Kevin Feige: Humour was definitely the key. We have got spaceships in this movie and other worlds in this movie, and yet we found that humour was an amazing way for the audience to just embrace all those worlds, craziness and costumes. It has worked well for us since the first Iron Man film.

Christopher Eccleston: It is interesting talking about humour as I saw the film last week and I was surprised at the amount of humour: I am a miserable bastard and was completely excluded from any of the joy. My character is completely grounded in vengeance; he was like a maniac for revenge.

The ideas from Alan and Kevin were to suggest that the Dark Elves were as ancient a race as the Asgardians, so we were able to give them a language and a culture. However, most of all they had a grudge that they had slept on for millions of years.

The job of me and Adewale Akinnuoye-Agbaje, who plays Algrim and Kurse, was to bring the threat and the jeopardy. So we grounded it in bitterness.

Natalie Portman: The fact that the characters – even though they are travelling through realms, they are going through things that we can all relate to. For myself, I am playing woman where the guy didn’t call back, he disappeared, there is this long distance thing going on and the she meets the parents: those are things that a lot of women can relate to. Many of the issues that they were dealing with were human – even the brothers I feel like that is so relatable.

Chris Hemsworth: I remember Anthony Hopkins saying something to me when we first walked on set on the first Thor film – we were in our outfits and he had the eye patch – he just looked at me and said ‘there’s no acting required here’. I have always remembered that and thought ‘don’t compete with that just keep it simple’.

Tom Hiddleston: I suppose, the thing that I always thing is grounding about these films is the family relationships. We may be dealing with gods and monsters, but at the heart of the film is a family: a father, two sons, two brothers, a mother and the fractious interaction that they have.

Kat Dennings: Oh my god. I think that Darcy is probably the most grounded person in the story. I think Darcy’s love for Jane and my love for Nat is an easy way to stay grounded with the whole thing. I get to be the outsider to all of the craziness and comment on things that the audience would.

- Marvel movies have enjoyed some huge success and it seems that you do have a really good strategy – not just on the big screen but on television as well. How far ahead are you looking ahead?

Kevin Feige: We are a very tight knit group as a studio and so all of the movies are very co-ordinated. We have announced films through to the end of 2015 but we are planning as far out as 2017: sometime next year we will be announcing what those films are.

The TV division is up and running now and Agents of S.H.I.E.L.D. is their first series – I know that they would like to do more. I am not sure what and when that will be.
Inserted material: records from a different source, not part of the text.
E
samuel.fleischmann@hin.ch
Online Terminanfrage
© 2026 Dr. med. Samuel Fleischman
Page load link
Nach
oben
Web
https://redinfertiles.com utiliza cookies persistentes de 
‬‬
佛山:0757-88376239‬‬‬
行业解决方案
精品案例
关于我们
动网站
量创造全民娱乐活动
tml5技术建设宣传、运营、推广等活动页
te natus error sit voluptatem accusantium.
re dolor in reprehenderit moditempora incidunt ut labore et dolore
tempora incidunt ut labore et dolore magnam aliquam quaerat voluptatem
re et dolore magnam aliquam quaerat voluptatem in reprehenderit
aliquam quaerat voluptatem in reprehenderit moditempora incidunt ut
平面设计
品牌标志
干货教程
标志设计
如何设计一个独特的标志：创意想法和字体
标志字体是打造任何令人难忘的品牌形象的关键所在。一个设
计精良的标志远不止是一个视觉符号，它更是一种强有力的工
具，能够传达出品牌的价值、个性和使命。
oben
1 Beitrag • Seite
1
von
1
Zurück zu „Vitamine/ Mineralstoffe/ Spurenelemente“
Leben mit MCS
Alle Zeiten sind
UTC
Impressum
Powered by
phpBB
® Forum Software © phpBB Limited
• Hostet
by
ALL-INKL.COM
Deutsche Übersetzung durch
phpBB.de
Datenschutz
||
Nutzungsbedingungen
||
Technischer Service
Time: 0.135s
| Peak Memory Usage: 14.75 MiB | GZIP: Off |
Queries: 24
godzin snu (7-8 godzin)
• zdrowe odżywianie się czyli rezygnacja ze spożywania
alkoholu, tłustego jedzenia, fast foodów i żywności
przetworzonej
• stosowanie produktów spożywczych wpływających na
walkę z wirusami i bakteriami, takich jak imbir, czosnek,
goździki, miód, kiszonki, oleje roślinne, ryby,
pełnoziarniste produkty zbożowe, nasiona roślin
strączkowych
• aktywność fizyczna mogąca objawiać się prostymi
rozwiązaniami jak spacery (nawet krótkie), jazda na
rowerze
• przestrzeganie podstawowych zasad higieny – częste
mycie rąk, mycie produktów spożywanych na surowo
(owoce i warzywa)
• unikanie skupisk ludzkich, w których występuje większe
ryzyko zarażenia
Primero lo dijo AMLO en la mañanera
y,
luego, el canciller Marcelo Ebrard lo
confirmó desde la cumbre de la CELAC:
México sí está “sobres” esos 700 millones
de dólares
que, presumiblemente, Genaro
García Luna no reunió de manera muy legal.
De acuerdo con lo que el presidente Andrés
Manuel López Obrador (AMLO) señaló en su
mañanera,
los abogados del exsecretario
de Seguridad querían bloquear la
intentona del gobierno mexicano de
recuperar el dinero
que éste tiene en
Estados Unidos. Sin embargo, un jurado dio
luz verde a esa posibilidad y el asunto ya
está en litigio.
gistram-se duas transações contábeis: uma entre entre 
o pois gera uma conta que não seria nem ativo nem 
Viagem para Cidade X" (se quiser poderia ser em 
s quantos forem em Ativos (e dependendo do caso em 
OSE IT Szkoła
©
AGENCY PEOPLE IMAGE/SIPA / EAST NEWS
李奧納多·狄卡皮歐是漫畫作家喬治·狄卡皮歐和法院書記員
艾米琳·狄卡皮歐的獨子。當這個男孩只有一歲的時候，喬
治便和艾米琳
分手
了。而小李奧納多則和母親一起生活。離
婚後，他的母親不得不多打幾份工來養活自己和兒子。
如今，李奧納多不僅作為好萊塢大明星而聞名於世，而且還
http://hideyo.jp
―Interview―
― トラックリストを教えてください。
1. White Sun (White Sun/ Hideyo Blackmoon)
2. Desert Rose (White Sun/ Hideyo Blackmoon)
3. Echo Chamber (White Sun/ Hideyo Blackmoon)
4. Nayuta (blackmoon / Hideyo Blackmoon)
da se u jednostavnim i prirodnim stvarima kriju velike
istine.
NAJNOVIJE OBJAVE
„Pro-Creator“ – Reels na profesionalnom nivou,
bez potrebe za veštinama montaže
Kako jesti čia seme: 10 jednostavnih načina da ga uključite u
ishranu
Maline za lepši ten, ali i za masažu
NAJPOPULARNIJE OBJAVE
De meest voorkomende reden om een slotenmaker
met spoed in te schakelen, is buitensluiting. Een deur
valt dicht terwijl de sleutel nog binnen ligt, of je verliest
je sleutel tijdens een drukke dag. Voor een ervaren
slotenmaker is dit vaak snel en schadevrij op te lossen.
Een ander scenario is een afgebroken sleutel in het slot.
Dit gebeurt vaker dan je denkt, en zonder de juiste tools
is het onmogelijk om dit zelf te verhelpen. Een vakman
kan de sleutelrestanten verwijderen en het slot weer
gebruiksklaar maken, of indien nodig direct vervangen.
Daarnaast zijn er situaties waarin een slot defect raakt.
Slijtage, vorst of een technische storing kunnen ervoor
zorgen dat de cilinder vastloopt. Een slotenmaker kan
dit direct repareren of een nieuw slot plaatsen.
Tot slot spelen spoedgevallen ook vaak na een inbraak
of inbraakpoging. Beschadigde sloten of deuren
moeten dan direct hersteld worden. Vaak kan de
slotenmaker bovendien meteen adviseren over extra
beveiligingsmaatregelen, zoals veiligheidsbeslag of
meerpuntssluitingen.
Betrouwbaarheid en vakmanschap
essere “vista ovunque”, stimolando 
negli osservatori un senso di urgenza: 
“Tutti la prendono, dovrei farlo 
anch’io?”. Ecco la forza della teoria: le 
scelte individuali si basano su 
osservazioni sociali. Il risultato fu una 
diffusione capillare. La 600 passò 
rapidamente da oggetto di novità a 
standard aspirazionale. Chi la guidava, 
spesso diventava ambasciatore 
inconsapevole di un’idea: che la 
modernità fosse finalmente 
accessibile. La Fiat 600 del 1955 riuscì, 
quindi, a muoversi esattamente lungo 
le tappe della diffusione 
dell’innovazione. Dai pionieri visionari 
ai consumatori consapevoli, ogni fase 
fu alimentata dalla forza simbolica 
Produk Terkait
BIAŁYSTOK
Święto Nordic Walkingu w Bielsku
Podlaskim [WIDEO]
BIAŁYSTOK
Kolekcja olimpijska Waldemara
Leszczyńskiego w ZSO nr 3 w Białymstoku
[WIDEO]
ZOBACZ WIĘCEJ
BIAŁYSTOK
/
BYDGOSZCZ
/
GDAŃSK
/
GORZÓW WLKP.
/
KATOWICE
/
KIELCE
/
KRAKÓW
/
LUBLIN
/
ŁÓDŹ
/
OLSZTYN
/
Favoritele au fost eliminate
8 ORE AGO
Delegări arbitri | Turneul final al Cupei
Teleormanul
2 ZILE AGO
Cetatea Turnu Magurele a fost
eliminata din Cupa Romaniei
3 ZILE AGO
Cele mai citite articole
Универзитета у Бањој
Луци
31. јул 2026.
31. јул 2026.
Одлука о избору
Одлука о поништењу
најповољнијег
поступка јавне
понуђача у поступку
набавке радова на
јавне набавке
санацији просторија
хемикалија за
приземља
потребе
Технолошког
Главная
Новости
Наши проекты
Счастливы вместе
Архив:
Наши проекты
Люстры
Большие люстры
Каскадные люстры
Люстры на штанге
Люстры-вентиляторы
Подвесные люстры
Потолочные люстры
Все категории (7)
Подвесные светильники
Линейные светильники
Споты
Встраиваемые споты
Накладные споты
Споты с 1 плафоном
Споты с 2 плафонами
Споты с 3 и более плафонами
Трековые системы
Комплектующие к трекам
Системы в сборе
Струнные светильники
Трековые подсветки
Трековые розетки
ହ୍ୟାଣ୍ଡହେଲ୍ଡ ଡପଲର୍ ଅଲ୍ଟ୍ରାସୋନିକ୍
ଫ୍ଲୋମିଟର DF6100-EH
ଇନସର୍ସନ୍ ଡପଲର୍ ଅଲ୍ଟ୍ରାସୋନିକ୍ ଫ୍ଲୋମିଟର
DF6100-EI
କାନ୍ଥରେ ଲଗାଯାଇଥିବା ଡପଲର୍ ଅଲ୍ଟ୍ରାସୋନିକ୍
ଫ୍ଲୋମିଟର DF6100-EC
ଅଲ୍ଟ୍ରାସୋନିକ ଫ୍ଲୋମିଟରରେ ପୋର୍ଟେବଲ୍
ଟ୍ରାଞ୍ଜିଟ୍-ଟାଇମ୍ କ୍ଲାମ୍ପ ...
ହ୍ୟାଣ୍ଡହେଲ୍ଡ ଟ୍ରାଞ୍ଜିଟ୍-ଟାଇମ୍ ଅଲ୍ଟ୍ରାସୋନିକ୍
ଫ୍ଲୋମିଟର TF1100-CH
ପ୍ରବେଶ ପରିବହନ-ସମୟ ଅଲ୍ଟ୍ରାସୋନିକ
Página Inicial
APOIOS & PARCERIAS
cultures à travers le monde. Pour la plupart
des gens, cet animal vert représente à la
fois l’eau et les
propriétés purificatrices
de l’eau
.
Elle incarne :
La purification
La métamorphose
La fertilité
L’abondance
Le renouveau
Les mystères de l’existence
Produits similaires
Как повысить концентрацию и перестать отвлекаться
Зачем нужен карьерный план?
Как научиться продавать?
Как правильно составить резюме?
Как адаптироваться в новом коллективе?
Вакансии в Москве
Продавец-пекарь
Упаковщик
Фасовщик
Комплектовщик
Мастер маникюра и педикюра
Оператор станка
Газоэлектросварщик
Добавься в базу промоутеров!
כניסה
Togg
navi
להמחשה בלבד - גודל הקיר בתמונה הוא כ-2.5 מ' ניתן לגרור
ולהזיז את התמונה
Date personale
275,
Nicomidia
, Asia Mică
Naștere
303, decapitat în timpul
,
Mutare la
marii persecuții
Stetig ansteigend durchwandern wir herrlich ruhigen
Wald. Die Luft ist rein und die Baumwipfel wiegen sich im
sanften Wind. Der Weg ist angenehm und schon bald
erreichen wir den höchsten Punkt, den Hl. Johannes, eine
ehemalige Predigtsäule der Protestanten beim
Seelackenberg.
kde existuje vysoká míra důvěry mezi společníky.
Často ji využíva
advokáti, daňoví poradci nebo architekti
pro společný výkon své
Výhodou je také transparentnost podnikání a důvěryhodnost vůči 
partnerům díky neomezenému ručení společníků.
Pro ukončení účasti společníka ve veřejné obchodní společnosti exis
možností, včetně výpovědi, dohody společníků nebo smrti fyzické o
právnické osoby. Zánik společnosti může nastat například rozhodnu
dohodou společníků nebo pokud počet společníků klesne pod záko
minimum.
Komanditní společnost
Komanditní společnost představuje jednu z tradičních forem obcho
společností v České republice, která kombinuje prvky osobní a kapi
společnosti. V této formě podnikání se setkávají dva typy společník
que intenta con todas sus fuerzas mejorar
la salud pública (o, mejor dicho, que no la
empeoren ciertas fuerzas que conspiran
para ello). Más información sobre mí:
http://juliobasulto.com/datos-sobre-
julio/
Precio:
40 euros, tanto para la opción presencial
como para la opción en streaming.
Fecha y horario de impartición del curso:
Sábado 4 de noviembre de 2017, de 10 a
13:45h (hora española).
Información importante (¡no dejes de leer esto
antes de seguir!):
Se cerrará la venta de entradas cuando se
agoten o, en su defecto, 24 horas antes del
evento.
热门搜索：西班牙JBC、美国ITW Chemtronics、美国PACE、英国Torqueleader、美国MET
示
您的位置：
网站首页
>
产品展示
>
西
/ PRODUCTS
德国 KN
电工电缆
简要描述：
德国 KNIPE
In term of S.H.I.E.L.D. they go key off what is happening in the movies, and occasionally check in with us and go ‘would it be ok if we played with this?’ It is quite co-ordinated and we have a lot of fun.

- Malekith is the enemy in this and so while Loki is seen as the enemy he is not the protagonist. Deep down to you think that he is really evil?

Tom Hiddleston: It is a question that I have asked myself three times. Every villain is a hero in his own mind and people make choices and they always justify those choices, no matter how misguided their motivation. The great privilege and thrill for me to play this character across three films, is that he didn’t start out that way.

The narrative that was afforded to me in the first was of this young prince who is brought up believing in his right to a throne and his Asgardian inheritance: but this whole story is a lie and he was adopted. That is what breaks his heart.

All of his villainy and his bad guy credentials come from something deeply vulnerable. Across Thor, Avengers and The Dark World I can play a dynamic with Chris and with Anthony Hopkins and Renee Russo, which is, to what extent is he redeemable? Can he be brought back towards the light? It is a very fun fault-line to dance on.

Chris Hemsworth: Yeah, what Tom said. That is exactly it, well done. How do you know so much about this?

Thor: The Dark World is released 30th October.